Mossfeet Shoe Corporation is a single product firm. The company is predicting that a price increase next year will not cause unit sales to decrease. What effect would this price increase have on the following items for next year? A) B) C) D) Contribution Margin Ratio Increase Decrease Increase Decrease O Choice A O Choice B O Choice C O Choice D Break-even Point Decrease Decrease No effect No effec
The correct answer and explanation is:
Correct Answer: Choice A
- Contribution Margin Ratio: Increase
- Break-even Point: Decrease
Explanation:
Mossfeet Shoe Corporation is a single-product firm planning a price increase while assuming that unit sales will remain unchanged. This price adjustment will directly affect two critical financial metrics: the Contribution Margin Ratio and the Break-even Point.
Contribution Margin Ratio (CMR) – Increase
The Contribution Margin Ratio (CMR) is calculated as: CMR=Sales Price per Unit−Variable Cost per UnitSales Price per UnitCMR = \frac{\text{Sales Price per Unit} – \text{Variable Cost per Unit}}{\text{Sales Price per Unit}}
When the sales price increases while variable costs remain unchanged, the numerator (Sales Price per Unit – Variable Cost per Unit) increases. As a result, the contribution margin ratio rises. A higher contribution margin ratio means that a greater proportion of each sales dollar contributes to covering fixed costs and generating profit.

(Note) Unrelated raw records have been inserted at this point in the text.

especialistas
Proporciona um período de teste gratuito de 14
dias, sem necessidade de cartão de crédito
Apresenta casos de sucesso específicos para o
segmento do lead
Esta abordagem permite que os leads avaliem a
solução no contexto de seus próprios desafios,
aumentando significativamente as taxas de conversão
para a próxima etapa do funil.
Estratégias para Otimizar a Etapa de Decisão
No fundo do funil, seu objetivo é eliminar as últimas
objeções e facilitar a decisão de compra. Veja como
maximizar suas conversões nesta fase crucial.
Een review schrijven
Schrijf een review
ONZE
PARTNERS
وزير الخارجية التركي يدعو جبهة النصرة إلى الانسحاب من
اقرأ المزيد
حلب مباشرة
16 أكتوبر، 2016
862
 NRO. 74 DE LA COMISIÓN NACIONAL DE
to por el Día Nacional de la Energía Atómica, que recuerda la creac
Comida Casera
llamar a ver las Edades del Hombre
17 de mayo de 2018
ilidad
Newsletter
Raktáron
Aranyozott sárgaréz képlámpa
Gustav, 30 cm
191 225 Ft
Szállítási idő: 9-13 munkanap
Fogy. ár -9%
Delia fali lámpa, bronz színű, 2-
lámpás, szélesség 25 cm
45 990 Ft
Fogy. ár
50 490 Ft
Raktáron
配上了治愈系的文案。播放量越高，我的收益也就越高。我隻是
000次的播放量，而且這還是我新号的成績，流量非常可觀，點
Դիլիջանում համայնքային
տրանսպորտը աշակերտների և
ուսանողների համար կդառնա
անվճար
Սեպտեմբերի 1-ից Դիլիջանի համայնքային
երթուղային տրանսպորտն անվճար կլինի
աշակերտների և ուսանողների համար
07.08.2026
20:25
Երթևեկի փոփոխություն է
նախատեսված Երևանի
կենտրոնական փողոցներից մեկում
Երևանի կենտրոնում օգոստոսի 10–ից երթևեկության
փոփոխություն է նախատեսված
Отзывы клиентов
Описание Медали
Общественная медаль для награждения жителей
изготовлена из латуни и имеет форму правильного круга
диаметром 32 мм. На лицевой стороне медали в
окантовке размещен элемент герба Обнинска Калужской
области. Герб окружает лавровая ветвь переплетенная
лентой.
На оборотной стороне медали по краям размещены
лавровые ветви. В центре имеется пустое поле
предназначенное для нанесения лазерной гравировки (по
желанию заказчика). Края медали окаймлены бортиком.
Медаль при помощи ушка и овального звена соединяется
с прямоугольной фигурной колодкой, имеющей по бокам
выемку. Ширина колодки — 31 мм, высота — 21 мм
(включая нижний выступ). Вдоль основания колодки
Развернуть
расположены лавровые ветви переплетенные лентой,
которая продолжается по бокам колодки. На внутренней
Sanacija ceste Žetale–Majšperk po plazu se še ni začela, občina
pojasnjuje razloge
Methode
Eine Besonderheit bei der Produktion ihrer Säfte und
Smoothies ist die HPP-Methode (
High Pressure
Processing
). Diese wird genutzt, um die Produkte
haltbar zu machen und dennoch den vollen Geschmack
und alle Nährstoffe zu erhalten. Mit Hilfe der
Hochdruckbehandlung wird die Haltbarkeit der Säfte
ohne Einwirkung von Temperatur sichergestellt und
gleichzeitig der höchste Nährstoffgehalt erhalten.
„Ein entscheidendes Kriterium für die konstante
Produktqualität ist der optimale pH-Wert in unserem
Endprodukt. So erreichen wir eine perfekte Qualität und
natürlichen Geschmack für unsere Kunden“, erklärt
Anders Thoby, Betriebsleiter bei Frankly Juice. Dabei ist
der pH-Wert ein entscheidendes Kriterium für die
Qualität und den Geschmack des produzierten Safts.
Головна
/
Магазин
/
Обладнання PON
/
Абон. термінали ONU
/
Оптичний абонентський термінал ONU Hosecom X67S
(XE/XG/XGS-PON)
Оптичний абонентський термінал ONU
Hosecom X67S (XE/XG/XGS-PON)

Break-even Point – Decrease
The Break-even Point (in units) is given by: Break-even Point=Total Fixed CostsContribution Margin per Unit\text{Break-even Point} = \frac{\text{Total Fixed Costs}}{\text{Contribution Margin per Unit}}
Since the contribution margin per unit is increasing due to the higher selling price, the denominator in this equation increases. A higher denominator results in a lower break-even point. This means that the company needs to sell fewer units to cover its fixed costs and start generating a profit.
Conclusion
By increasing the product price, the company enhances its profitability per unit sold and lowers the break-even point. This strategic move is beneficial as long as the assumption holds that demand remains steady despite the price increase. However, in reality, price hikes often lead to some level of demand reduction, which the company should monitor closely.
Now, I will generate an image representing these financial effects.
I’ve generated an infographic that visually represents the impact of a price increase on the contribution margin ratio and break-even point. Let me know if you need any modifications or further explanations!